Nova lei da contratação pública eletrónica favorece exclusão de candidaturas - TdC
Lisboa, 19 mai (Lusa) -- O Tribunal de Contas (TdC) considera que a nova lei da contratação pública eletrónica "favorece a exclusão" de candidaturas e propostas, alertando para "o crescimento exponencial das exclusões por natureza formal", o que é "negativo para o interesse público".
A proposta de lei da contração pública eletrónica foi aprovada na generalidade na semana passada e baixou à discussão na Comissão parlamentar de Orçamento, Finanças e Administração Pública, que pediu um parecer sobre este novo regime ao Tribunal de Contas (TdC).
No parecer assinado pelo presidente do TdC, Guilherme d`Oliveira Martins, e datado de segunda-feira, são criticadas "as exigências formais excessivas e contrárias aos princípios e objetivos gerais da proporcionalidade, simplificação, desburocratização, desmaterialização e livre acesso aos mercados públicos".
Para o Tribunal de Contas, este tipo de exigências "favorece a exclusão de candidaturas e propostas, reduzindo o número de opções a apreciar". A entidade liderada por Guilherme d`Oliveira Martins alerta para o "crescimento exponencial das exclusões por razões de natureza formal e, por essa via, a frequente drástica redução do universo de propostas a considerar nos concursos".
Por outro lado, as exigências de natureza formal, aponta, "aumentam também a litigância" que, sendo já "bastante elevada", alonga procedimentos "e é fonte de ineficiências".
Assim, conclui, o "incremento das causas de exclusão formal de candidaturas e propostas é muito negativo, tendo consequências prejudiciais para a concorrência, para a amplitude das possibilidades de escolha oferecidas às entidades adjudicantes e para o inerente interesse público".
O TdC admite ainda que o artigo 34.º da proposta de lei, que prevê a possibilidade de alterar a lei por portaria, seja inconstitucional. De acordo com a Constituição, "nenhuma lei pode criar outras categorias de atos legislativos ou conferir a actos de outra natureza o poder de, com eficácia externa, interpretar, integrar, modificar, suspender ou revogar qualquer dos seus preceitos", lê-se no número 5 do artigo 112.º.

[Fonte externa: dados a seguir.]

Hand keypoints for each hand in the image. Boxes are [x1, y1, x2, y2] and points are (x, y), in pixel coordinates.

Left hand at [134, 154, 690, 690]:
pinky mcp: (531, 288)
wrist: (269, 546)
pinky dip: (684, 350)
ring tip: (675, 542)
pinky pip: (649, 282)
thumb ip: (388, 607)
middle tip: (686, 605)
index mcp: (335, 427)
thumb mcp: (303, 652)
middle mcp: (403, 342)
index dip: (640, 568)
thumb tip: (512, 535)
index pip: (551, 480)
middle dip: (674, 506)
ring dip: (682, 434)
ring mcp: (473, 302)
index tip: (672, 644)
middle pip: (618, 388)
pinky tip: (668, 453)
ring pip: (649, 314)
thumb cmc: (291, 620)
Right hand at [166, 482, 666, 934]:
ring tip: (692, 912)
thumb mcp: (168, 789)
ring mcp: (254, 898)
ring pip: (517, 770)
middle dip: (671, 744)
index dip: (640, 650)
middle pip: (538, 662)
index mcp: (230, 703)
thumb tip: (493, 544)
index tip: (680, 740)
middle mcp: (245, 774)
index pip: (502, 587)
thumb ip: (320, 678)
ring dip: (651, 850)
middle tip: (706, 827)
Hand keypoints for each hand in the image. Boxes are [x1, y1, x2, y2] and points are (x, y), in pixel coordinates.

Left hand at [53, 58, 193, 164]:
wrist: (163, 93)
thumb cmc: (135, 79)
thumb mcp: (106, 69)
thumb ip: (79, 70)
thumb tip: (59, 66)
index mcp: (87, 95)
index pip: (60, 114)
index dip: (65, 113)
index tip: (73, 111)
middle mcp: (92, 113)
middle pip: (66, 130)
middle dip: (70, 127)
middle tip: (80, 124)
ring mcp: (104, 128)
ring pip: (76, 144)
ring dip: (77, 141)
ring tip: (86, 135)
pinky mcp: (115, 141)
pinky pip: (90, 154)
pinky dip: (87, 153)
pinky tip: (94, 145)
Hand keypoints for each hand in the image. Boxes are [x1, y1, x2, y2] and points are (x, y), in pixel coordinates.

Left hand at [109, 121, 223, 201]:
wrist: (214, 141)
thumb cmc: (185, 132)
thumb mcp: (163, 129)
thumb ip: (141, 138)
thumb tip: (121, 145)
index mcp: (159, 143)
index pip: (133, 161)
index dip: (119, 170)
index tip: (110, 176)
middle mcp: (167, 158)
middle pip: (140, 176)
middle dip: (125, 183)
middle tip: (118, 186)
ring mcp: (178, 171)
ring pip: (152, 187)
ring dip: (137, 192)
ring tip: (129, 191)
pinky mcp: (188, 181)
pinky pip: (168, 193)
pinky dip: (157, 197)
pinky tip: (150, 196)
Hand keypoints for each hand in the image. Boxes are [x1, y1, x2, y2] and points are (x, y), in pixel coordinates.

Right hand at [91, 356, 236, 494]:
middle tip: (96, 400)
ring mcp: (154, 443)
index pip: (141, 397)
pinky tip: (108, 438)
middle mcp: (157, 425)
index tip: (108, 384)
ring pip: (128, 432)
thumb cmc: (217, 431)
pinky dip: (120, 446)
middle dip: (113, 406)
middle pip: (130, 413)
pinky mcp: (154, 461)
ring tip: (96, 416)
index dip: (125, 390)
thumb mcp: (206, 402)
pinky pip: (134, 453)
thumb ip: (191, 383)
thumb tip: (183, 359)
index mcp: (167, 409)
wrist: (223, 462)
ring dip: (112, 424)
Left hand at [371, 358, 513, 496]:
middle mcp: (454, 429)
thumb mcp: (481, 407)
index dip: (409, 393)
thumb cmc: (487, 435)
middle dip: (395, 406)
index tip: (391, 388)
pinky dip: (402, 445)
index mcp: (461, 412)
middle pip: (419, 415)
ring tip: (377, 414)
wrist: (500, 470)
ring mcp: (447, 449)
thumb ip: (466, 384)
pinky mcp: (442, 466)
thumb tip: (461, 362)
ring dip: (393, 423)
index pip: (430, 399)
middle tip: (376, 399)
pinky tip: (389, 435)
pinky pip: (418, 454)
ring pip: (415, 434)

O Tribunal de Contas afirma ainda que uma proposta de lei desta natureza deveria "incluir a análise dos custos e impactos financeiros e económicos envolvidos, a abordagem de aspetos tecnológicos relativos às funcionalidades e correspondentes níveis de acesso e segurança e a verificação de conformidade jurídica com normas constantes de vários outros diplomas legais".
A Associação para a Contratação Pública Eletrónica (ACPE) afirma que estas posições do TdC vão ao encontro das suas reivindicações, nomeadamente no que diz respeito ao aumento da litigância e à análise dos custos financeiros da nova lei.
Apesar destas reservas, o Tribunal de Contas "expressa uma opinião global favorável ao reforço das medidas de segurança e de interoperabilidade na utilização das plataformas eletrónicas na contratação pública, à previsão da articulação com os sistemas do TdC, bem como à clarificação e uniformização dos serviços base a disponibilizar obrigatória e gratuitamente aos utilizadores".
A proposta de lei número 320/XII foi aprovada a 15 de maio com os votos favoráveis do PSD e do CDS-PP, a abstenção do PS e os votos contra do PCP, Bloco de Esquerda e Verdes, e regula a disponibilização e a utilização das plataformas eletrónicas de contratação pública.